A new study co-led by investigators at the UCLA Health Jonsson Comprehensive Cancer Center shows that the targeted cancer drug selpercatinib can significantly reduce the risk of lung cancer returning in patients with a rare genetic subtype of early-stage non-small cell lung cancer (NSCLC), potentially offering a new treatment option to help keep the disease from coming back after standard therapy.
The international phase 3 clinical trial, called LIBRETTO-432, found that after two years, 92% of patients with stage II–IIIA RET fusion-positive NSCLC who received selpercatinib after standard treatment were alive without their cancer returning — a measure known as event-free survival — compared with 61% of patients who received a placebo. Overall, the treatment reduced the risk of cancer recurrence or death by 83%.
The results were shared today during the Plenary Session at the American Society of Clinical Oncology Annual Meeting by Dr. Jonathan Goldman, Health Sciences Clinical Professor in the Department of Medicine at the David Geffen School of Medicine at UCLA, and published in the New England Journal of Medicine.
“Even when patients with early-stage RET-positive lung cancer undergo surgery and other standard treatments with curative intent, many still face the possibility that their cancer will return,” said Goldman. “These findings show that a targeted therapy drug can dramatically reduce that risk and may represent an important new treatment approach for patients with this rare subtype of lung cancer.”
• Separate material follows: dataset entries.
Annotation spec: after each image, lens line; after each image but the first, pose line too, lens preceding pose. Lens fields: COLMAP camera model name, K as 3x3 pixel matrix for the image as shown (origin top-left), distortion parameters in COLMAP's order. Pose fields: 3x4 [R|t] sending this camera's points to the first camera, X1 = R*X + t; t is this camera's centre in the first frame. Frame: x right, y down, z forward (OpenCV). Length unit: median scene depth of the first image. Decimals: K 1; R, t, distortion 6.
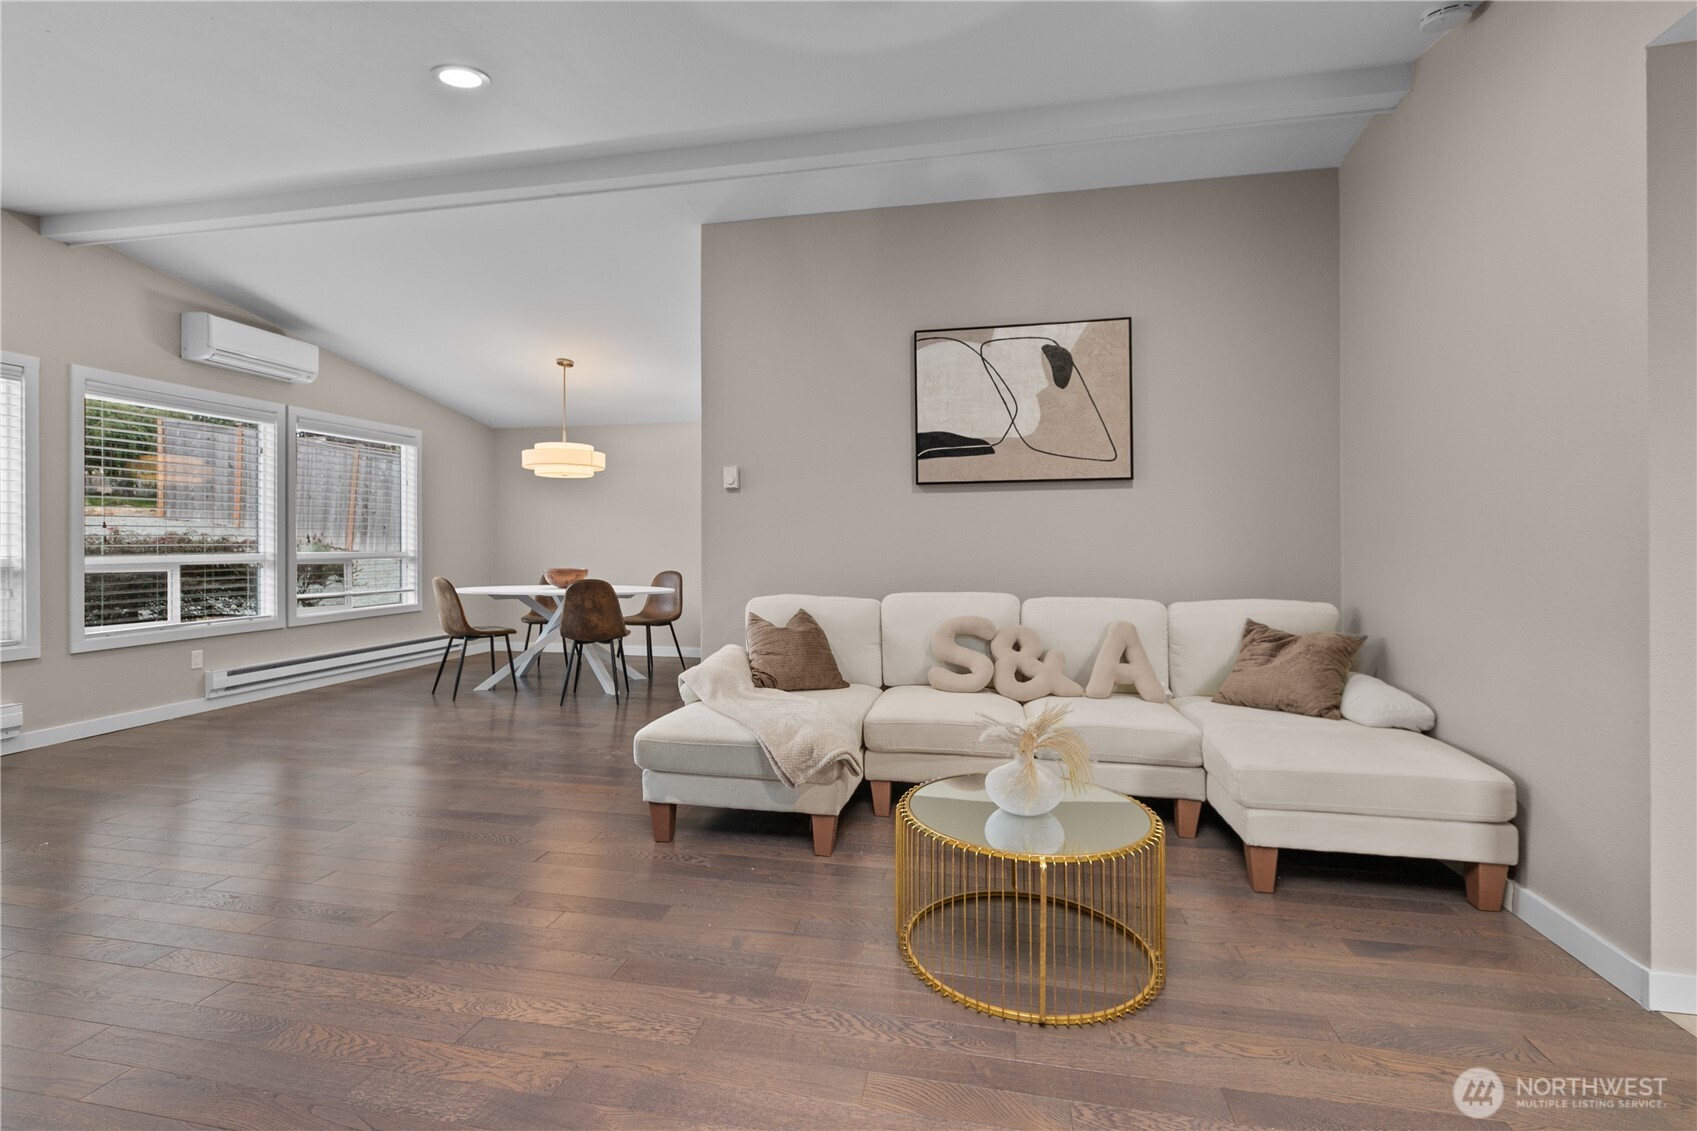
lens RADIAL K [[757.3, 0, 854.9], [0, 757.3, 533.8], [0, 0, 1]] dist [-0.000355, 0.000168]
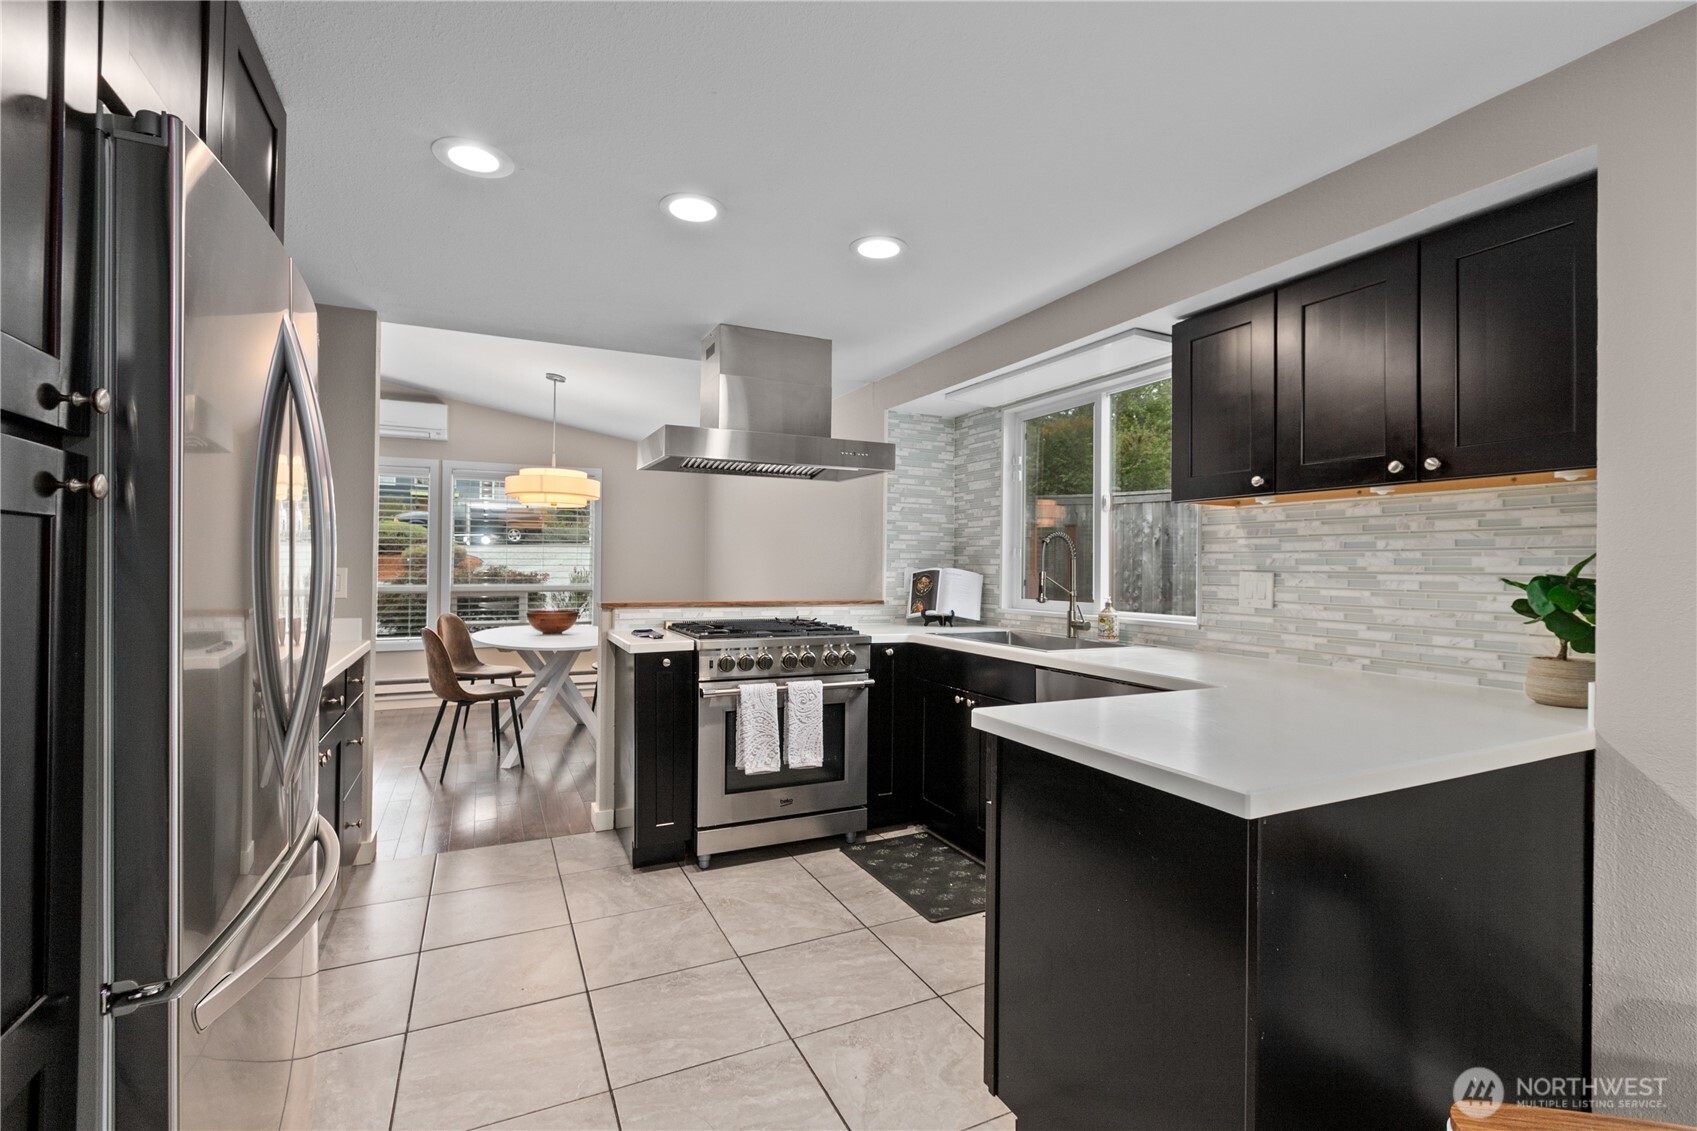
lens RADIAL K [[757.3, 0, 856.4], [0, 757.3, 563.4], [0, 0, 1]] dist [-0.000355, 0.000168]
pose [[0.615147, 0.007410, -0.788378, 0.899359], [-0.002896, 0.999970, 0.007139, -0.032645], [0.788408, -0.002108, 0.615150, 1.214618]]
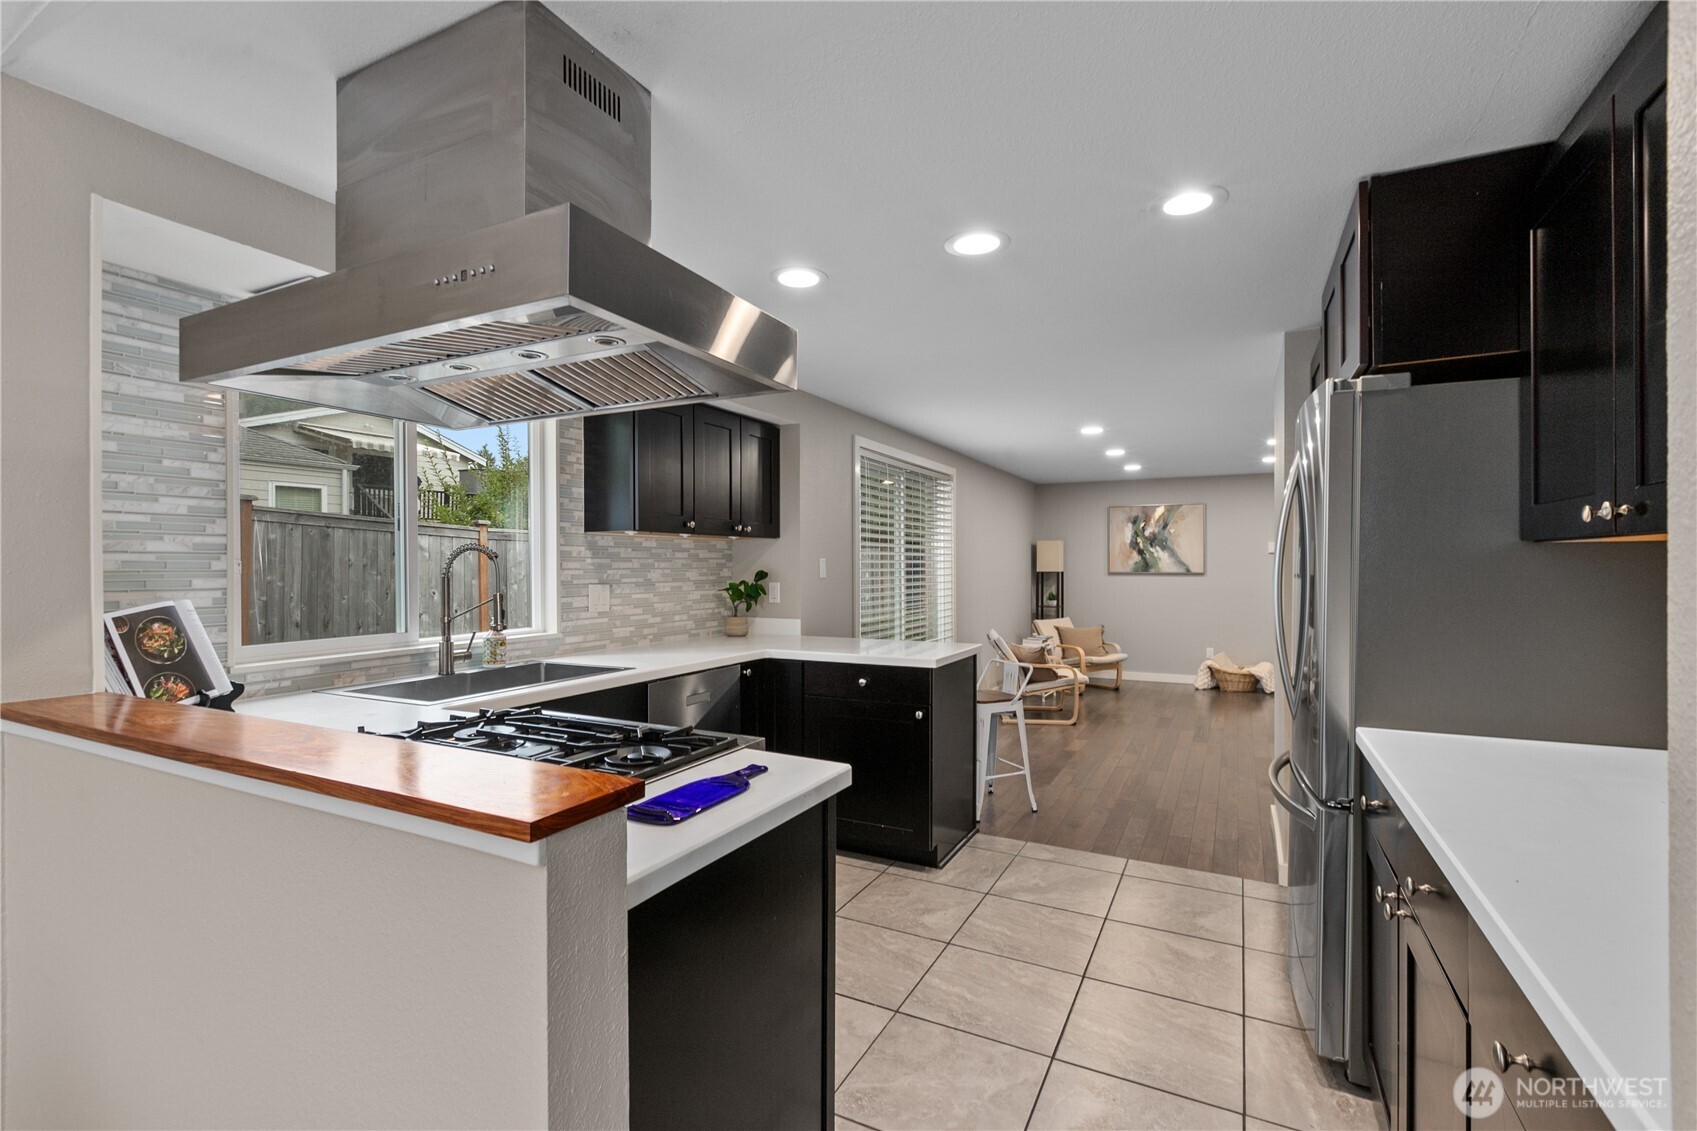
lens RADIAL K [[757.3, 0, 824.3], [0, 757.3, 573.1], [0, 0, 1]] dist [-0.000355, 0.000168]
pose [[0.290959, -0.005842, 0.956718, -0.329628], [-0.008223, 0.999929, 0.008607, -0.045664], [-0.956700, -0.010371, 0.290891, 1.427433]]
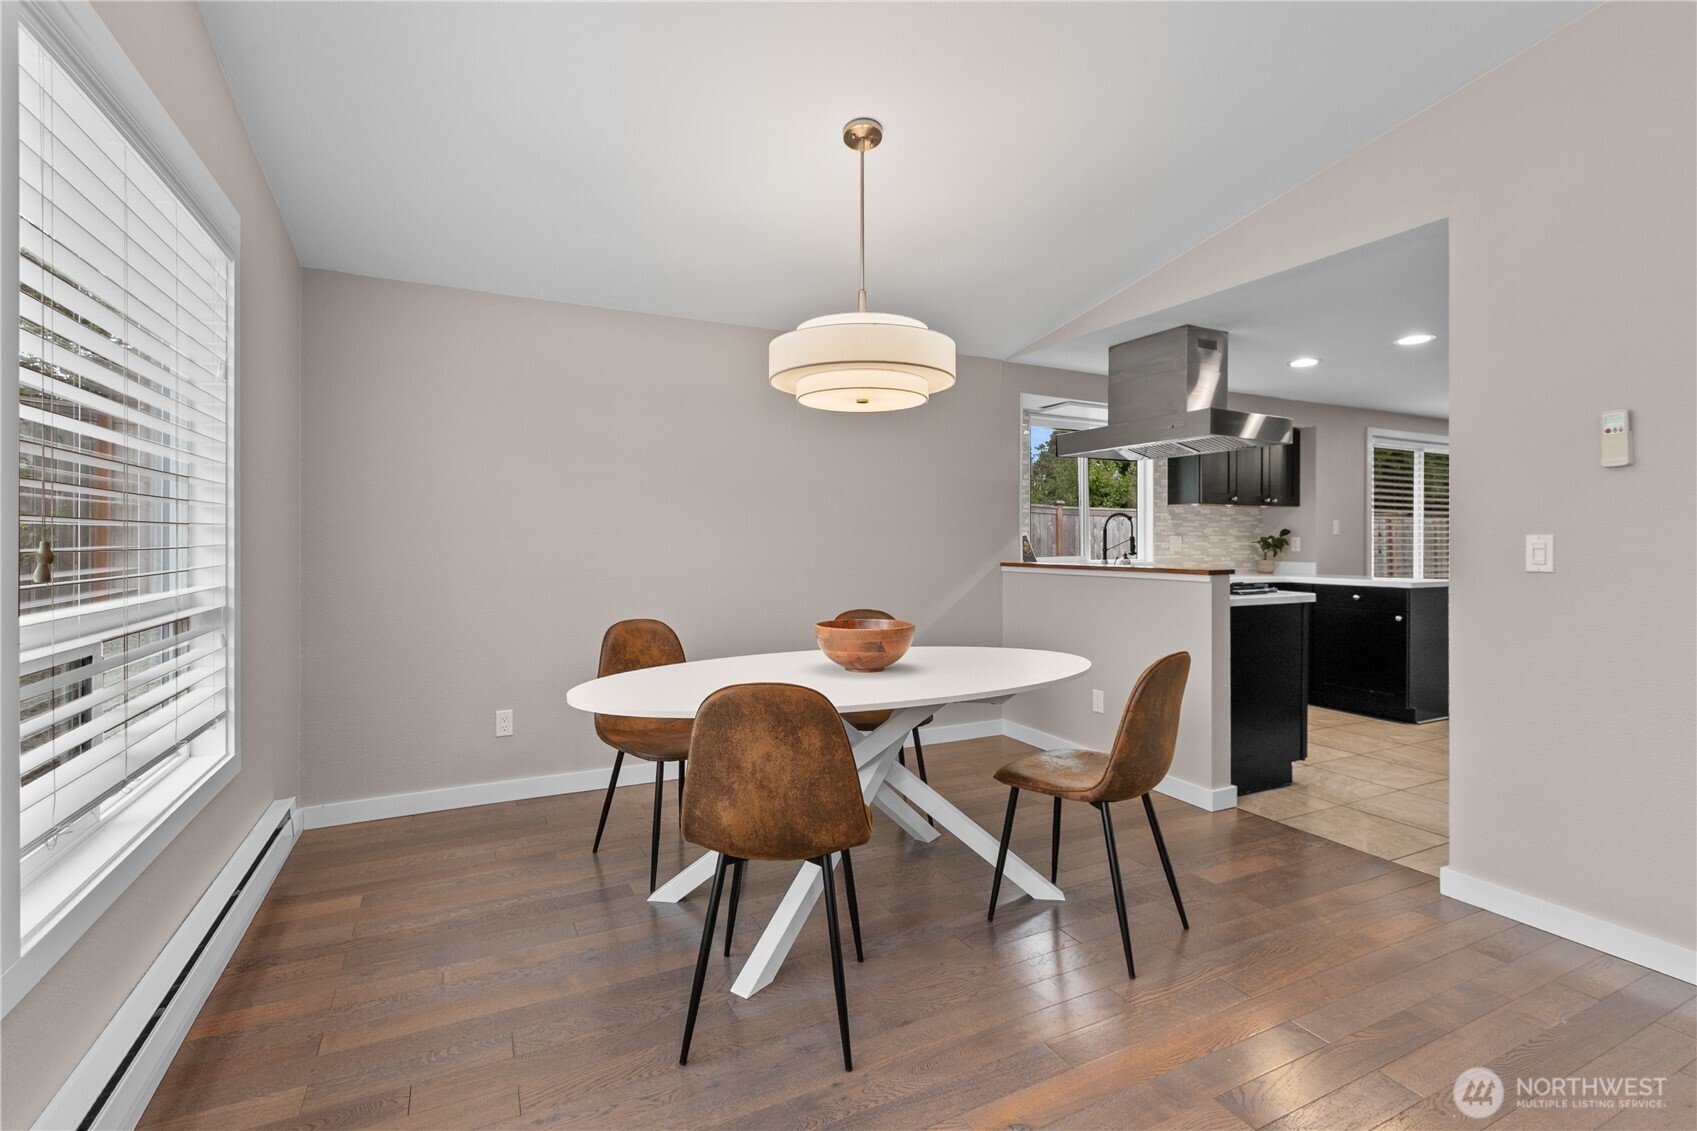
lens RADIAL K [[757.3, 0, 864.2], [0, 757.3, 538.9], [0, 0, 1]] dist [-0.000355, 0.000168]
pose [[0.783897, 0.008353, 0.620835, -1.070775], [-0.010445, 0.999945, -0.000266, -0.004146], [-0.620803, -0.006276, 0.783941, 1.099116]]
RET fusion-positive lung cancer is a rare subtype of NSCLC caused by abnormal rearrangements in the RET gene and occurs in approximately 1% to 2% of patients with the disease. While some patients are diagnosed at an early stage and can be treated with surgery, radiation and chemotherapy, many still experience recurrence, often in more advanced forms.
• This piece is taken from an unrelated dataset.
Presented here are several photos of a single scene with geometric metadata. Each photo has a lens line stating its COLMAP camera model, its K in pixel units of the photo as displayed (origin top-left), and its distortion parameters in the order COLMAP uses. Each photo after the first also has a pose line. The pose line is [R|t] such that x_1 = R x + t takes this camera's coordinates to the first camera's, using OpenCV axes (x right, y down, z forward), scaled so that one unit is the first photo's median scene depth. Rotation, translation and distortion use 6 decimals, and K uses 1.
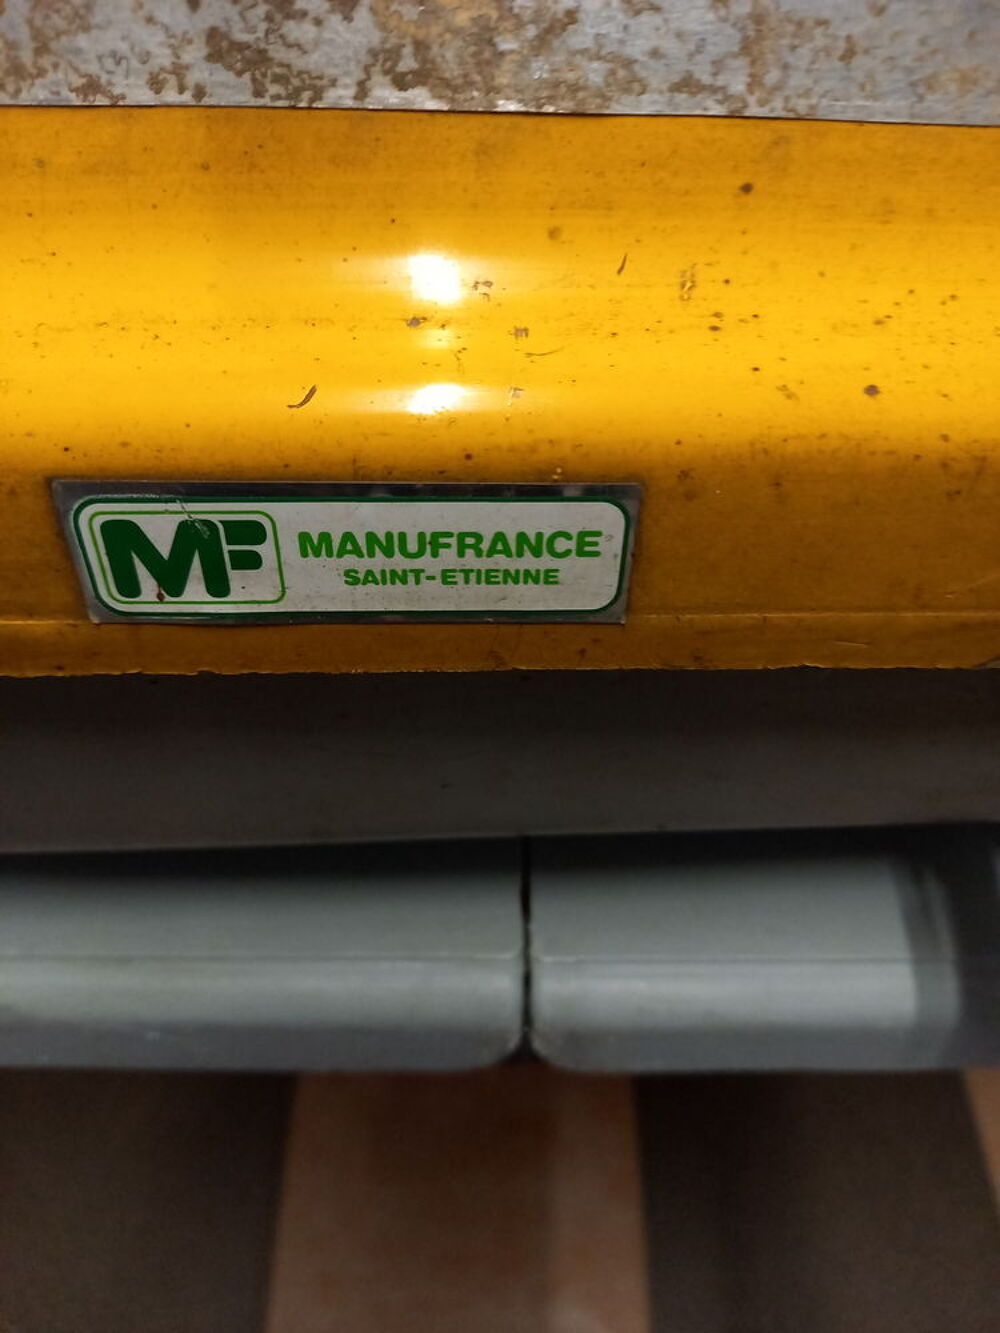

Selpercatinib is a targeted therapy designed to specifically block RET-driven cancer growth. The drug is already approved for patients with advanced or metastatic RET-altered cancers and has shown strong and durable responses in previous studies involving later-stage disease. LIBRETTO-432 is the first randomized study to evaluate whether the drug can also help patients with earlier-stage RET-positive lung cancer after surgery or other definitive treatment, an area where there is currently no approved adjuvant targeted therapy.
To assess whether the targeted therapy could improve outcomes in the early-stage setting, researchers enrolled 151 patients with stage IB-IIA RET fusion-positive NSCLC who had already received standard treatment into the trial. The participants were randomly assigned to receive either selpercatinib (75) or a placebo (76) for up to three years.
In addition to improving event-free survival in patients with stage II–IIIA disease, researchers also found benefit across the broader study population, including Stage IB disease. Among all 151 participants, 94% of patients who received selpercatinib remained cancer-free at two years, compared with 70% of those who received a placebo.
The safety profile of the drug was consistent with prior studies. The most common serious side effects involved elevations in liver enzymes, which were generally managed with dose adjustments or temporary interruptions in treatment.
“These results have the potential to change clinical practice for patients with early-stage RET-positive lung cancer,” said Goldman. “They also underscore the importance of early comprehensive biomarker testing to help match patients with targeted therapies that can dramatically reduce the risk of recurrence. For patients, this represents a new layer of protection after surgery and a step closer to preventing the disease from returning altogether.”
The researchers plan to continue following patients in the study to better understand the long-term benefits of selpercatinib, including whether the treatment improves overall survival. Additional follow-up will also help investigators learn more about how different groups of patients respond to the therapy and further strengthen the overall findings from the trial.
This study was funded by Eli Lilly and Company.